Tourism in the Middle East

Continuity, Change and Transformation

Edited by Dr. Rami Farouk Daher

Publication date:

10 November 2006

Publisher

Channel View Publications

Dimensions:

210x148mm
6x8"

ISBN-13: 9781845410513

This edited volume on tourism in the Middle East embodies a multi-discursive approach to the study of tourism in the region offering not only different perspectives but qualifying local knowledge and realities. The book re-examines the discourse of tourism within geopolitical contemporary regional realities. The book re-conceptualizes tourism as a discourse linked to heritage and identity construction, national and global economies, and development of local communities. Alternatively, a new discursive approach to the understanding of tourism emerges out of invigorating and stimulating latent regional realities and the social histories of various towns, villages, and cultural landscapes within the contested and politically-charged region of the Middle East. The book investigates issues of national identity, authenticity, definition of heritage, representation of cultures and regions, community & tourism development, urban tourism, heritage conservation & tourism, and tourism related investments through a new vision for the region that transcends current geopolitics or national and formal historiographies.

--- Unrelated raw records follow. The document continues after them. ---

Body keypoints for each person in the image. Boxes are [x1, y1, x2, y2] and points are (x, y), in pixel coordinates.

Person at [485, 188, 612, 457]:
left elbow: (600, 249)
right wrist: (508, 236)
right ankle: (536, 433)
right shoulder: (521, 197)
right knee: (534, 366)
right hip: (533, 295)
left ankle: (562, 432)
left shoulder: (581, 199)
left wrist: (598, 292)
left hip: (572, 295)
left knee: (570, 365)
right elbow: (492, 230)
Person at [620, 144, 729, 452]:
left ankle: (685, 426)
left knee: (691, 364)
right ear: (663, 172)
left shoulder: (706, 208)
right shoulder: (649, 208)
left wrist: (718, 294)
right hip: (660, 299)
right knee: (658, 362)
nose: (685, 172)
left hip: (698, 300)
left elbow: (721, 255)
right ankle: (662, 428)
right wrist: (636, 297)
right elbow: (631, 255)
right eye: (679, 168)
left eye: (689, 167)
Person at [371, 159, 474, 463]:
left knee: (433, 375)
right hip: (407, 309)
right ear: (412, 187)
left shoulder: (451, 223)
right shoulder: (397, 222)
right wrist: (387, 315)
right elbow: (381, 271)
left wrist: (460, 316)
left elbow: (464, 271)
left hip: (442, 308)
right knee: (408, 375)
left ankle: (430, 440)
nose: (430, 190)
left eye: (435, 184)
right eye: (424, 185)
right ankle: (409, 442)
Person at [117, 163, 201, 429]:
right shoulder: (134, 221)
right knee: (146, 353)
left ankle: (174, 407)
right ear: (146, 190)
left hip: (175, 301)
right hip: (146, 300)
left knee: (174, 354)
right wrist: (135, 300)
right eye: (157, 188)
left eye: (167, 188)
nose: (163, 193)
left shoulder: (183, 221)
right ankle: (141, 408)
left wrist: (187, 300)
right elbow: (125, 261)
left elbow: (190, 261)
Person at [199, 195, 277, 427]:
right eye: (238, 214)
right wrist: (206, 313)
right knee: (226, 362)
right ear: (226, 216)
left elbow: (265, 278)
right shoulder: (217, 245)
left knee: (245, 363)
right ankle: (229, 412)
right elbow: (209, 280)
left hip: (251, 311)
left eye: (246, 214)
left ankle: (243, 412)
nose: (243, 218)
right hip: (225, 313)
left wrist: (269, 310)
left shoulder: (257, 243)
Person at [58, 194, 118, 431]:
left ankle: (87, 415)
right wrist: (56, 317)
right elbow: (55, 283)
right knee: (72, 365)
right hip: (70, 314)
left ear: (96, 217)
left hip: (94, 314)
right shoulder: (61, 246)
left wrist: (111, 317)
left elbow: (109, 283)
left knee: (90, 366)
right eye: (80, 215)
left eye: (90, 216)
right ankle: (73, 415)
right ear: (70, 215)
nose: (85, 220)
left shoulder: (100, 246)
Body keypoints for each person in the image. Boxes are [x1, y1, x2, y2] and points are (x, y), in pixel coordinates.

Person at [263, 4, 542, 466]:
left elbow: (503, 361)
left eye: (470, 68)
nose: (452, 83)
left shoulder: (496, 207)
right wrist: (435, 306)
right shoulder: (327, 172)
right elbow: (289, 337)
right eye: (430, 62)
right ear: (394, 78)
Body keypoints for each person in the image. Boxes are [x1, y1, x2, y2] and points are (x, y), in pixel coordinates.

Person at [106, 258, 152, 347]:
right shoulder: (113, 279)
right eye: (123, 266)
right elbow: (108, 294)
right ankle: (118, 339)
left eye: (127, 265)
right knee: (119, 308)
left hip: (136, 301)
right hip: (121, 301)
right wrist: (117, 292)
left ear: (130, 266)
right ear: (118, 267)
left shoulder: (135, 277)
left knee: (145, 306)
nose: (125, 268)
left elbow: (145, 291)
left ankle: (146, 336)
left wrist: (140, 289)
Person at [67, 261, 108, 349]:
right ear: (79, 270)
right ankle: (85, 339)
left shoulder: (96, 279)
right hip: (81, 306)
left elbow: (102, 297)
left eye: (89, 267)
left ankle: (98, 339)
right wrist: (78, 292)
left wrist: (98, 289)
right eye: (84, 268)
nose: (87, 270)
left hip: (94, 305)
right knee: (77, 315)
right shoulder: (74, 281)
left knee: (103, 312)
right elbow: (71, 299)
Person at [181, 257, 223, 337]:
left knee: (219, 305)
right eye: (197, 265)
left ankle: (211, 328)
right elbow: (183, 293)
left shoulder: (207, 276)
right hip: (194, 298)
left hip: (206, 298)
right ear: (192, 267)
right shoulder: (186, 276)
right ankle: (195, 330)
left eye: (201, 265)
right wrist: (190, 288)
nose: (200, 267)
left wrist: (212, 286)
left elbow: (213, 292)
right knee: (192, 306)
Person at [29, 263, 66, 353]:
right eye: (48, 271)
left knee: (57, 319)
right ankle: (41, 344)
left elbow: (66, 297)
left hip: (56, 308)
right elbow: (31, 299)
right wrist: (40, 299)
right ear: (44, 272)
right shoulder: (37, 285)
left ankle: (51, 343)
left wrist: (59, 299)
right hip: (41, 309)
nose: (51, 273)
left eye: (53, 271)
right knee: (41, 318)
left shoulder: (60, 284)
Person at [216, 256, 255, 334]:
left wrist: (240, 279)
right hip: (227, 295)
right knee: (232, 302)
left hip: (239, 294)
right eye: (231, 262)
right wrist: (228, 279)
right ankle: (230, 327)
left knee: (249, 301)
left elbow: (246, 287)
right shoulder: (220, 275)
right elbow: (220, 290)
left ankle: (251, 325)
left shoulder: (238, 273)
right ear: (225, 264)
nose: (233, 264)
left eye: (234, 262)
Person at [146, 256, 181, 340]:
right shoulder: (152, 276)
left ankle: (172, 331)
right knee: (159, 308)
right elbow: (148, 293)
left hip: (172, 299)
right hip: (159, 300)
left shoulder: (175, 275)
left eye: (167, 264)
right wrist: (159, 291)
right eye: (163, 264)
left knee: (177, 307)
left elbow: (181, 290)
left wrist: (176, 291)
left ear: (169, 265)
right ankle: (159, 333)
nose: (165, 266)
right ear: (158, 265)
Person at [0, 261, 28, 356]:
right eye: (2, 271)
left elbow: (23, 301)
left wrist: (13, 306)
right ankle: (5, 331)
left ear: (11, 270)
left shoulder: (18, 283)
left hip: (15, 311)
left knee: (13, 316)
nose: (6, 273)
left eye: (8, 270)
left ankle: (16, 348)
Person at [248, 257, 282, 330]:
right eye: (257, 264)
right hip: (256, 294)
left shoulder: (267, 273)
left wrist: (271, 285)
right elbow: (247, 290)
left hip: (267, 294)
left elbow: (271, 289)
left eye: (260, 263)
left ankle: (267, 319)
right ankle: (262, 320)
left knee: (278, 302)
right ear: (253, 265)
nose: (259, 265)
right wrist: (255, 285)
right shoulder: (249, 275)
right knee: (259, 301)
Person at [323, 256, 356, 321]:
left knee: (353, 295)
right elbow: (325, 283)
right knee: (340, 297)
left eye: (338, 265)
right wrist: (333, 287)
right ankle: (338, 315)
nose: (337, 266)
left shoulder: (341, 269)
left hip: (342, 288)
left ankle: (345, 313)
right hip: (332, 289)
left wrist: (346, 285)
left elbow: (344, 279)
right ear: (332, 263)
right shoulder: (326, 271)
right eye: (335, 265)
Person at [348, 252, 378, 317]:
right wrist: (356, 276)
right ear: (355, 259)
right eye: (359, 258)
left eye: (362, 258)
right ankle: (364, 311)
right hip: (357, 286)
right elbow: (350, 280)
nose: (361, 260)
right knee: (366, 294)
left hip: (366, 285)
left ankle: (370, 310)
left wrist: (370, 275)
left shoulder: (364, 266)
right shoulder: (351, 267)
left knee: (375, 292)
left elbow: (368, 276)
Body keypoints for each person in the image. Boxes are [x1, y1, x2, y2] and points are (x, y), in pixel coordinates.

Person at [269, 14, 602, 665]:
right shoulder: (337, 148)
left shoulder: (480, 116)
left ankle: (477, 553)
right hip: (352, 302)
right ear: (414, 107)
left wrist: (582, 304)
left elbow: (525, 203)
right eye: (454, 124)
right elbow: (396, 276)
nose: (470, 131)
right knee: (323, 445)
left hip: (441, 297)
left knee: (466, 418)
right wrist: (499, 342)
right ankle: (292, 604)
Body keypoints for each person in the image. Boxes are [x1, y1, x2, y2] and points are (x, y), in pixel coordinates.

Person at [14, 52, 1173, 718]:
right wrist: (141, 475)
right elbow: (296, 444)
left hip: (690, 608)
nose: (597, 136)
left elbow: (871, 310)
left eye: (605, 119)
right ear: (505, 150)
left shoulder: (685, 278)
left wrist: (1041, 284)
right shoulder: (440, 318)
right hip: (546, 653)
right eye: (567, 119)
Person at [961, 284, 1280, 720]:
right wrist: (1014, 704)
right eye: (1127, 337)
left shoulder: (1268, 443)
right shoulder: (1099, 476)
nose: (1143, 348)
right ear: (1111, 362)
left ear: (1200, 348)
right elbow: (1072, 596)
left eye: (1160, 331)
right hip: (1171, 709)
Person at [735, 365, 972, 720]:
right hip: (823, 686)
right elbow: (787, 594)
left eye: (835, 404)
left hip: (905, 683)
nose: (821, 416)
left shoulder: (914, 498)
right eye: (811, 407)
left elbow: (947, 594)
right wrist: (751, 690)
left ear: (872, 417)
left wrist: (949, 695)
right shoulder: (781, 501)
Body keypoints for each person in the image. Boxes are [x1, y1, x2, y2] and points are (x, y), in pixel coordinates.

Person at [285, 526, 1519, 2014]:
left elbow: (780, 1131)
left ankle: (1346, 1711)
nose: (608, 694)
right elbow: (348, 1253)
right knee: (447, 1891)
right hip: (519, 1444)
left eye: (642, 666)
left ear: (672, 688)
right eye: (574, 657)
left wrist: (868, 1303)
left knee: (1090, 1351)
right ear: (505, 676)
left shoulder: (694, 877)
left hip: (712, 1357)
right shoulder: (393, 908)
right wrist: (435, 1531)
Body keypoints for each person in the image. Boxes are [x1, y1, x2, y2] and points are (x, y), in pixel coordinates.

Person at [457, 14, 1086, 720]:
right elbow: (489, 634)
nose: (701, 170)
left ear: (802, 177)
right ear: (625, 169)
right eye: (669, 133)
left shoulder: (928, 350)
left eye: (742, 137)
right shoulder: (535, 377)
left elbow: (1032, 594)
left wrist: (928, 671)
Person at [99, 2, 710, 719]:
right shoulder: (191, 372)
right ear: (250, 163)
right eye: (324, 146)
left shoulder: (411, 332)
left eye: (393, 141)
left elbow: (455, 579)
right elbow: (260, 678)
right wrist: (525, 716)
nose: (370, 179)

This collection is the first really penetrating analysis of tourism in the contemporary Middle East. It covers a variety of appropriate topics, including investment, post-colonialism, neo-colonialism, gentrification, stratification, exploitation, representation, and virtual tourism, in chapters written by a range of Middle Eastern, European and American authorities. However, it is the leadership and guidance of the editor Rami Daher, a well-known Jordanian architect, academic and hands on critical public intellectual that gives the book its thrust. Daher does not hold back in his critical analyses of international and national power relations in Middle Eastern tourism developments, strongly motivated by his respect of the creativity of all classes and historical periods, whether they are popular tourism targets or not, all underpinned by his own love for the people of Jordan and Palestine. This is absolutely the most important book on tourism and the Middle East ever written to date.